Why this matters
Most current evaluations check whether models recall facts or reproduce a persona at a single point in a story. That misses a central competence for narrative agents: adaptively shifting values and behavior as a character's psychological arc unfolds. ArcANE reframes evaluation to ask not “what did the character do?” but “would the character act this way at this point in the arc?” — including in scenarios the source text never shows.
Key Findings
- Conditioning on an explicit Character Arc consistently outperforms other context strategies (e.g., raw retrieval or isolated chapters) across six evaluated models and six context modes — so conditioning captures trajectory information that simple retrieval cannot.
- The Arc advantage is largest on out-of-text probes, where retrieval has nothing relevant to fetch — so arc-aware prompts let models generalize a character’s trajectory to novel situations.

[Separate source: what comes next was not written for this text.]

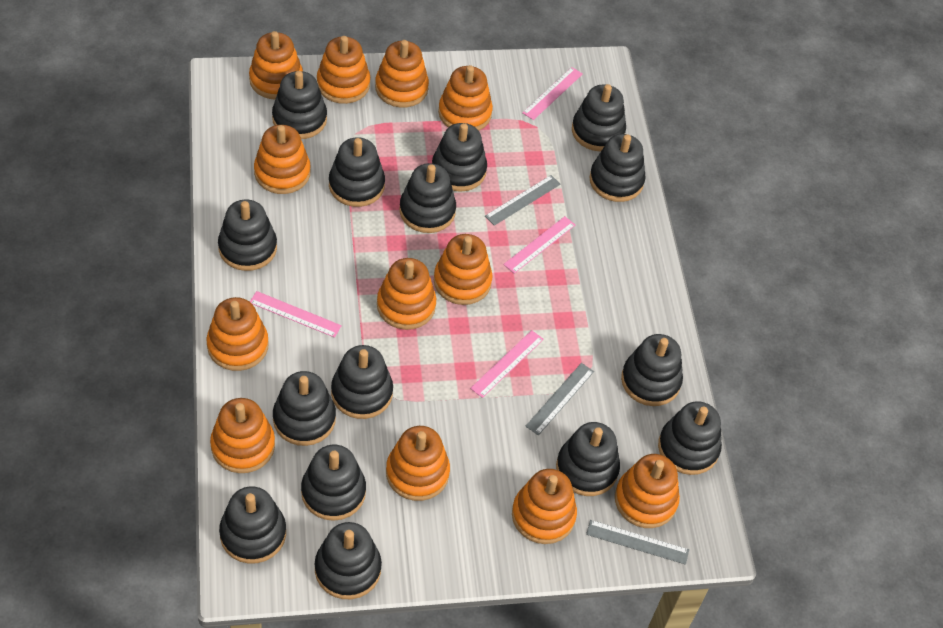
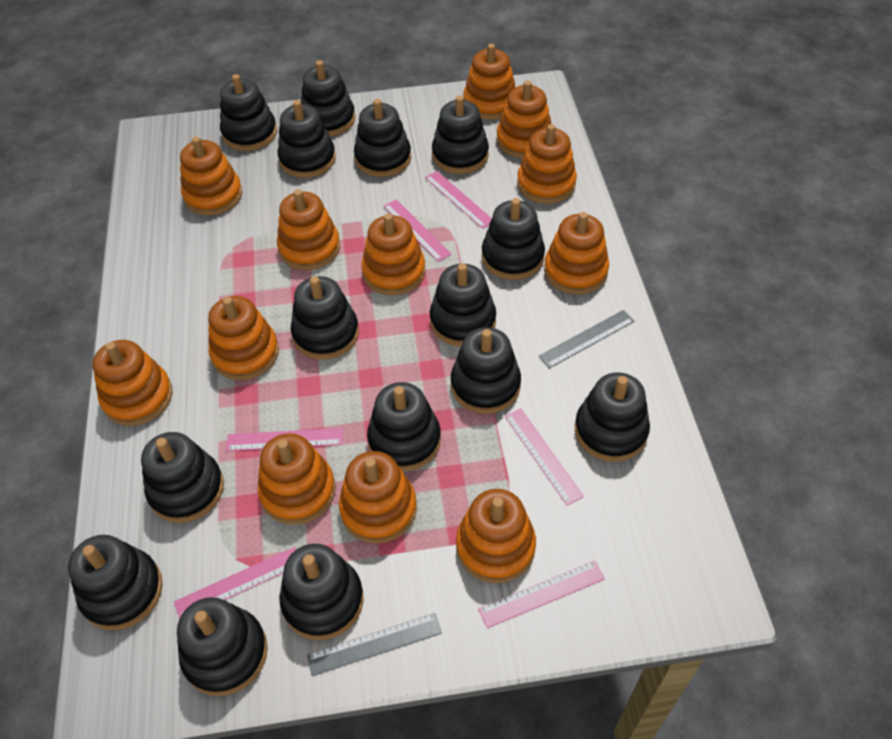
grey ruler: [485,175,561,226] [525,363,594,435] [586,520,689,565] = 3 -> [307,613,442,676] [539,310,634,368] = 2
pink ruler: [250,291,342,338] [470,330,544,398] [503,216,575,274] [522,67,583,120] = 4 -> [174,547,296,619] [226,428,343,451] [384,199,451,262] [425,171,492,229] [478,561,605,628] [505,408,584,505] = 6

- Fine-tuning open-weight models on ArcANE yields ArcANE-8B/32B, which widen the performance gap on out-of-text scenarios — suggesting the dataset can teach models to internalize arc-driven behavior rather than only memorizing passages.
- The benchmark covers 17 novels and 80 principal characters, with each Character Arc segmented into phases and a common probe applied across phases to measure temporal alignment rather than static consistency.
Who this is for and tradeoffs
Great fit if you care about evaluating or fine-tuning conversational agents that must maintain evolving personalities (e.g., narrative NPCs, role-play assistants, long-form interactive storytelling). ArcANE is useful for researchers comparing context strategies, probing generalization, or training models to be arc-aware.
Look elsewhere if your target domain is short-form factual QA, task-oriented dialogue, or non-narrative conversational systems — ArcANE focuses on literary character trajectories, so its probes and segmentation assumptions may not map to transactional or domain-specific behaviors. Also note: automatic probes approximate human judgements and may miss subtle cultural or interpretive aspects of characters; human evaluation remains valuable for final assessment.
How it works (brief)
ArcANE constructs a Character Arc by segmenting a novel along a psychological axis into phases, then generates probes that present the same scenario across those phases. Probes include situations present in the source text and deliberately out-of-text scenarios to test generalization. The paper compares six models under six context modes (including arc conditioning and retrieval) and reports both benchmarking results and the effect of fine-tuning, producing ArcANE-8B and ArcANE-32B models trained on the same data.
Taken together, ArcANE shifts evaluation from static persona recall toward temporal alignment with a character's trajectory, and shows concrete gains for arc-aware conditioning and fine-tuning — especially when models must act beyond what the original text documents.